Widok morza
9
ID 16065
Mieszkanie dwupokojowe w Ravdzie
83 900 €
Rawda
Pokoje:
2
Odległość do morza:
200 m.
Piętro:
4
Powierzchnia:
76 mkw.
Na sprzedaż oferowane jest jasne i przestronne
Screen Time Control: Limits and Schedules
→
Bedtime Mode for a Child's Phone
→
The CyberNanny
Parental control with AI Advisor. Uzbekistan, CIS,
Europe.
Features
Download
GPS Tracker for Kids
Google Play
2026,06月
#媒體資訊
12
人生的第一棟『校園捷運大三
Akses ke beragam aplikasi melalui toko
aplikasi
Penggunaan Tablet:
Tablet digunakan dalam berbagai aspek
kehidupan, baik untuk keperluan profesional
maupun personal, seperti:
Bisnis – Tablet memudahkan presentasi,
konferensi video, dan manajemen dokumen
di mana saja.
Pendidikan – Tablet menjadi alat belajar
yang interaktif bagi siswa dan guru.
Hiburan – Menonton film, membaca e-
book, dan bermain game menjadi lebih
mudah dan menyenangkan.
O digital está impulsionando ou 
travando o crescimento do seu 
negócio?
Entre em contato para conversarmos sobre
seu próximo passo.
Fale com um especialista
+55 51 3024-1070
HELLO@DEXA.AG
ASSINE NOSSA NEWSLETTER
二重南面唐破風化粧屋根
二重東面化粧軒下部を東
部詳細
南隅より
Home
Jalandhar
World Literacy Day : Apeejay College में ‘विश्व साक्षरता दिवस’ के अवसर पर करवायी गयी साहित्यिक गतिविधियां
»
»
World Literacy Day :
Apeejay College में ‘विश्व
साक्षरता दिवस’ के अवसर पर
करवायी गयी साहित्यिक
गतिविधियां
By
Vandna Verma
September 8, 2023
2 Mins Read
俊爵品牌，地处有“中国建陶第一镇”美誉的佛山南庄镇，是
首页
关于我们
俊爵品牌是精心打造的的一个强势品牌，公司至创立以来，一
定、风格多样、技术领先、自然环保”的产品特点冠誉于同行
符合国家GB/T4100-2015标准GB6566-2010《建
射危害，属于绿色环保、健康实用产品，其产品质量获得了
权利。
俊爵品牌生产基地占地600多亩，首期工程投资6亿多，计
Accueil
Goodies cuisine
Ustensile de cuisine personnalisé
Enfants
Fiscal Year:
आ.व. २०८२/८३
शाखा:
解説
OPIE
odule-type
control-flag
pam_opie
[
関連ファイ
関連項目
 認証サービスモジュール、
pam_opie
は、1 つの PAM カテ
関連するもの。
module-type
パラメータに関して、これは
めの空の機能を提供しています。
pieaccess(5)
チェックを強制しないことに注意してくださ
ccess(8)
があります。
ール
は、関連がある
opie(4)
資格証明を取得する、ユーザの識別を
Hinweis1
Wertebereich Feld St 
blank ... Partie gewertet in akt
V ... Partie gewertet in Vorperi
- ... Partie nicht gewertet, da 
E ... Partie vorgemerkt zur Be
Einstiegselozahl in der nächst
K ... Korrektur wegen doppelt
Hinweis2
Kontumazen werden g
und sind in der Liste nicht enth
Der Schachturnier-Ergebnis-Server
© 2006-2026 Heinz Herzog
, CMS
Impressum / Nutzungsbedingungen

------------------------------

◆ **AUFGABE**
Übernimm die Zeilen vom Anfang der Daten bis einschließlich der Zeile mit "Der Schachturnier-Ergebnis-Server" wortgetreu.

◆ **ERGEBNIS**
Widok morza
9
ID 16065
Mieszkanie dwupokojowe w Ravdzie
83 900 €
Rawda
Pokoje:
2
Odległość do morza:
200 m.
Piętro:
4
Powierzchnia:
76 mkw.
Na sprzedaż oferowane jest jasne i przestronne
Screen Time Control: Limits and Schedules
→
Bedtime Mode for a Child's Phone
→
The CyberNanny
Parental control with AI Advisor. Uzbekistan, CIS,
Europe.
Features
Download
GPS Tracker for Kids
Google Play
2026,06月
#媒體資訊
12
人生的第一棟『校園捷運大三
Akses ke beragam aplikasi melalui toko
aplikasi
Penggunaan Tablet:
Tablet digunakan dalam berbagai aspek
kehidupan, baik untuk keperluan profesional
maupun personal, seperti:
Bisnis – Tablet memudahkan presentasi,
konferensi video, dan manajemen dokumen
di mana saja.
Pendidikan – Tablet menjadi alat belajar
yang interaktif bagi siswa dan guru.
Hiburan – Menonton film, membaca e-
book, dan bermain game menjadi lebih
mudah dan menyenangkan.
O digital está impulsionando ou 
travando o crescimento do seu 
negócio?
Entre em contato para conversarmos sobre
seu próximo passo.
Fale com um especialista
+55 51 3024-1070
HELLO@DEXA.AG
ASSINE NOSSA NEWSLETTER
二重南面唐破風化粧屋根
二重東面化粧軒下部を東
部詳細
南隅より
Home
Jalandhar
World Literacy Day : Apeejay College में ‘विश्व साक्षरता दिवस’ के अवसर पर करवायी गयी साहित्यिक गतिविधियां
»
»
World Literacy Day :
Apeejay College में ‘विश्व
साक्षरता दिवस’ के अवसर पर
करवायी गयी साहित्यिक
गतिविधियां
By
Vandna Verma
September 8, 2023
2 Mins Read
俊爵品牌，地处有“中国建陶第一镇”美誉的佛山南庄镇，是
首页
关于我们
俊爵品牌是精心打造的的一个强势品牌，公司至创立以来，一
定、风格多样、技术领先、自然环保”的产品特点冠誉于同行
符合国家GB/T4100-2015标准GB6566-2010《建
射危害，属于绿色环保、健康实用产品，其产品质量获得了
权利。
俊爵品牌生产基地占地600多亩，首期工程投资6亿多，计
Accueil
Goodies cuisine
Ustensile de cuisine personnalisé
Enfants
Fiscal Year:
आ.व. २०८२/८३
शाखा:
解説
OPIE
odule-type
control-flag
pam_opie
[
関連ファイ
関連項目
 認証サービスモジュール、
pam_opie
は、1 つの PAM カテ
関連するもの。
module-type
パラメータに関して、これは
めの空の機能を提供しています。
pieaccess(5)
チェックを強制しないことに注意してくださ
ccess(8)
があります。
ール
は、関連がある
opie(4)
資格証明を取得する、ユーザの識別を
Hinweis1
Wertebereich Feld St 
blank ... Partie gewertet in akt
V ... Partie gewertet in Vorperi
- ... Partie nicht gewertet, da 
E ... Partie vorgemerkt zur Be
Einstiegselozahl in der nächst
K ... Korrektur wegen doppelt
Hinweis2
Kontumazen werden g
und sind in der Liste nicht enth
Der Schachturnier-Ergebnis-Server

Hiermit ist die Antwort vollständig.